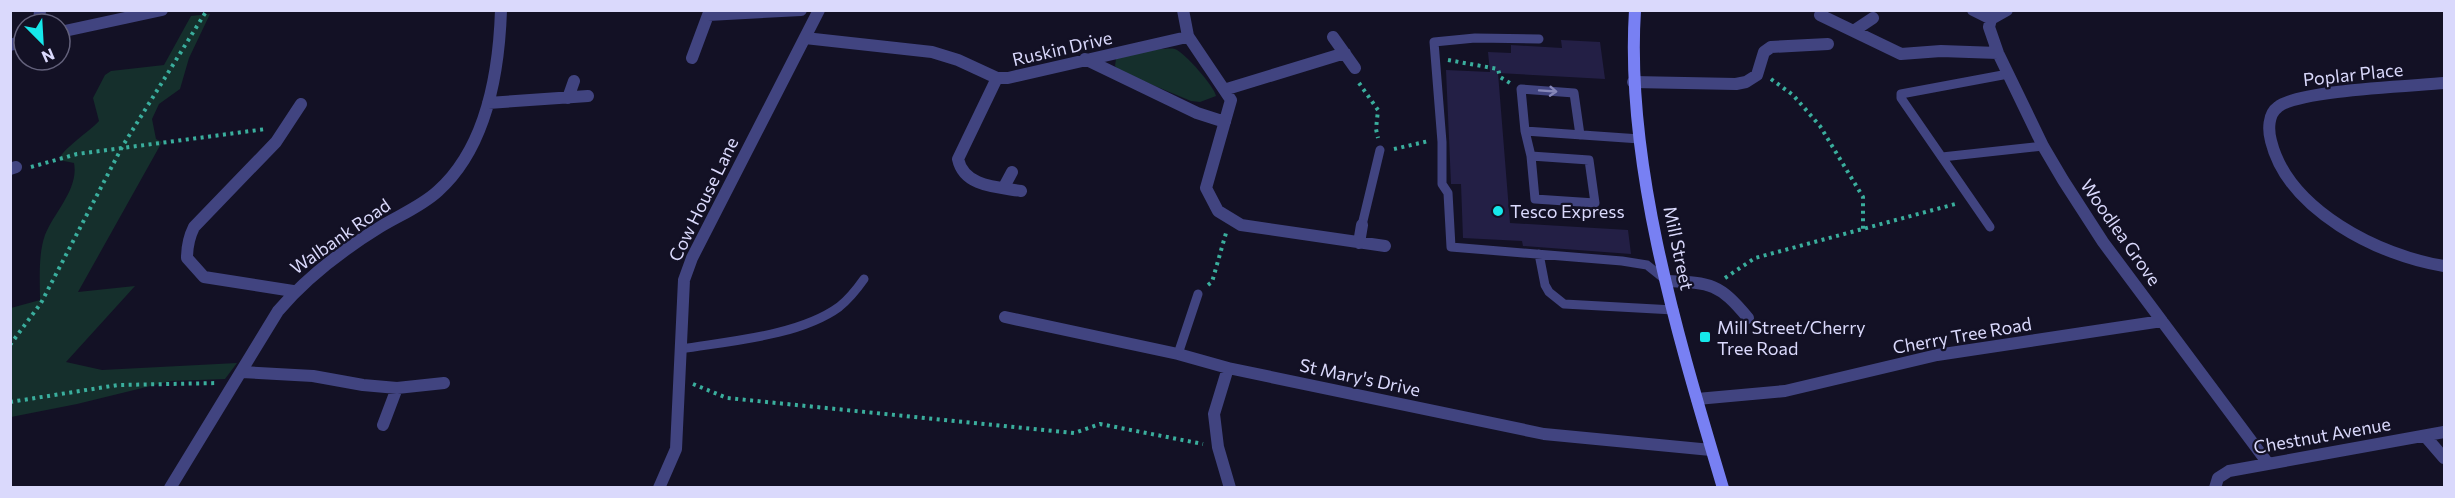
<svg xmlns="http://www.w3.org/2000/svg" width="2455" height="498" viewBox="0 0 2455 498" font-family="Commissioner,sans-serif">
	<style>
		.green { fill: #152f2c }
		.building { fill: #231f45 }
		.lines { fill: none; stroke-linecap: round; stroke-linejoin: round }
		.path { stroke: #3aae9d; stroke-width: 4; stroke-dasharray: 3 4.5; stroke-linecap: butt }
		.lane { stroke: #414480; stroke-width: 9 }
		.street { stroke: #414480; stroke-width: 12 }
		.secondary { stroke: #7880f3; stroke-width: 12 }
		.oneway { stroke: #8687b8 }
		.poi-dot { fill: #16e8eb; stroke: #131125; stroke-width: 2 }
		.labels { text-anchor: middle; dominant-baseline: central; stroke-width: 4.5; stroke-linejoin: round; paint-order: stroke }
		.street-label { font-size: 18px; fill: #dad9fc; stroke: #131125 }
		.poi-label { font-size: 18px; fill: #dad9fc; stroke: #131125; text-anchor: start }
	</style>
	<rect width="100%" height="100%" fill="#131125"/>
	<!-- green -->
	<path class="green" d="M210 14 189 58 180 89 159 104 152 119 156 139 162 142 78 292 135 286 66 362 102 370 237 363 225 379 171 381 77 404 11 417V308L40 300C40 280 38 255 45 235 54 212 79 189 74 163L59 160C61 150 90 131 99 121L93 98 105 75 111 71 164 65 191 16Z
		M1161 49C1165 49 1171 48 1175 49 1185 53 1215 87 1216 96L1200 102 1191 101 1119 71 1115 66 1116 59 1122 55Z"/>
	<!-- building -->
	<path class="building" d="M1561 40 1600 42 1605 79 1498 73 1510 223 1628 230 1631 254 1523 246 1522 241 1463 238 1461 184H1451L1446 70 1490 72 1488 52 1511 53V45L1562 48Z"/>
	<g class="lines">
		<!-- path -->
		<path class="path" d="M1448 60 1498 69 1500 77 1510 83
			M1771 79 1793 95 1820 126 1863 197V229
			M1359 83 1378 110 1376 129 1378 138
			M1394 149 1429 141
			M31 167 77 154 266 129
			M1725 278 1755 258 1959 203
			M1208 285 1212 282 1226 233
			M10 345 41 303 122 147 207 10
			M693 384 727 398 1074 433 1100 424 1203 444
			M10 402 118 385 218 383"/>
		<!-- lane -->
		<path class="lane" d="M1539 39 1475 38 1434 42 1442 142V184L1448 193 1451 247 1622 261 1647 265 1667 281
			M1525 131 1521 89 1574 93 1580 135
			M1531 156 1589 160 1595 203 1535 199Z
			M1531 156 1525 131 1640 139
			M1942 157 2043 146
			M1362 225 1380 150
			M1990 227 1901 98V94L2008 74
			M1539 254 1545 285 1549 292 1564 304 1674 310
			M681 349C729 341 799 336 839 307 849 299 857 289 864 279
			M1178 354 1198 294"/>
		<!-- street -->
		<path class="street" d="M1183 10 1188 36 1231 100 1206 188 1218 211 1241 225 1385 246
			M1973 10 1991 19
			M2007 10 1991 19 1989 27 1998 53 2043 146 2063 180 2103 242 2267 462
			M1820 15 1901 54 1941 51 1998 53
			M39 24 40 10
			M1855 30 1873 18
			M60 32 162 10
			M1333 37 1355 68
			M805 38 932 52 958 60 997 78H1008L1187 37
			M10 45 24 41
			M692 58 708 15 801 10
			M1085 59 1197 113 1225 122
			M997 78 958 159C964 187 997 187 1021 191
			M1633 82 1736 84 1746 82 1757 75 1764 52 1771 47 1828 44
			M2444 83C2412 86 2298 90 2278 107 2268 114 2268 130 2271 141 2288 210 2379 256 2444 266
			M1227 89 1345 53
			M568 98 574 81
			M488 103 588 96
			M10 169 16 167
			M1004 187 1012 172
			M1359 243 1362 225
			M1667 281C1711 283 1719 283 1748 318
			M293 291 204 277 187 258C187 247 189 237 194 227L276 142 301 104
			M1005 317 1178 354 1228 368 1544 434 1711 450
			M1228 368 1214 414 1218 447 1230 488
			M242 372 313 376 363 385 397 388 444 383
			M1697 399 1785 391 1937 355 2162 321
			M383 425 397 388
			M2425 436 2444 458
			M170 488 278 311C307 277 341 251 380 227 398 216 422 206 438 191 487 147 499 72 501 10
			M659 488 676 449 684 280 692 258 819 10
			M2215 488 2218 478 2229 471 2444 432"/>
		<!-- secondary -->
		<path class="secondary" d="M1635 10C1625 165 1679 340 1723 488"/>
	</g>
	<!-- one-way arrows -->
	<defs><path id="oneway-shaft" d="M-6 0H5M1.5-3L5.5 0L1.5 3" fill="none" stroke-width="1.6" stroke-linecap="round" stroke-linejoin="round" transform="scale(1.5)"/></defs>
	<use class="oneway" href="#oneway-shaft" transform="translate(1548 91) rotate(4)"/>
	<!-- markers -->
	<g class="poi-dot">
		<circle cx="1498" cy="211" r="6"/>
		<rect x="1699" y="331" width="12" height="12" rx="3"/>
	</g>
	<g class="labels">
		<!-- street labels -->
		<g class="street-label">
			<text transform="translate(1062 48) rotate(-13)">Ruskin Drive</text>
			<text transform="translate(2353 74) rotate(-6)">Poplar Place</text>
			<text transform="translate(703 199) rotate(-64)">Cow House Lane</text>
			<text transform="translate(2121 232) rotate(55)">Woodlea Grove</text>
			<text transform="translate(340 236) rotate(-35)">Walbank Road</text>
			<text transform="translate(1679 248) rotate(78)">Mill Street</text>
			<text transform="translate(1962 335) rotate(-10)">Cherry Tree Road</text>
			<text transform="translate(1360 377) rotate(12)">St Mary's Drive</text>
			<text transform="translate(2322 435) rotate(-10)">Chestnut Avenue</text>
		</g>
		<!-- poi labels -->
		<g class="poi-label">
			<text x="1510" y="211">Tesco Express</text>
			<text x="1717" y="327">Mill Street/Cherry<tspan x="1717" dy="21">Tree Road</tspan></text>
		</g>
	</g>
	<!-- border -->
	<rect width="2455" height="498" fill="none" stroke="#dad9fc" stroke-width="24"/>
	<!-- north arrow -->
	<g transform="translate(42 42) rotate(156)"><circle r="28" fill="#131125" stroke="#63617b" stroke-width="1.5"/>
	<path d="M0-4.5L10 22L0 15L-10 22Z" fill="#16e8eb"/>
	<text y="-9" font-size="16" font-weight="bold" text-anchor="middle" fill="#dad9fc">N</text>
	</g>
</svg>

——

REQUIRED ACTION
Copy every line above that holds the word "middle".

WRITTEN ANSWER
		.labels { text-anchor: middle; dominant-baseline: central; stroke-width: 4.5; stroke-linejoin: round; paint-order: stroke }
	<text y="-9" font-size="16" font-weight="bold" text-anchor="middle" fill="#dad9fc">N</text>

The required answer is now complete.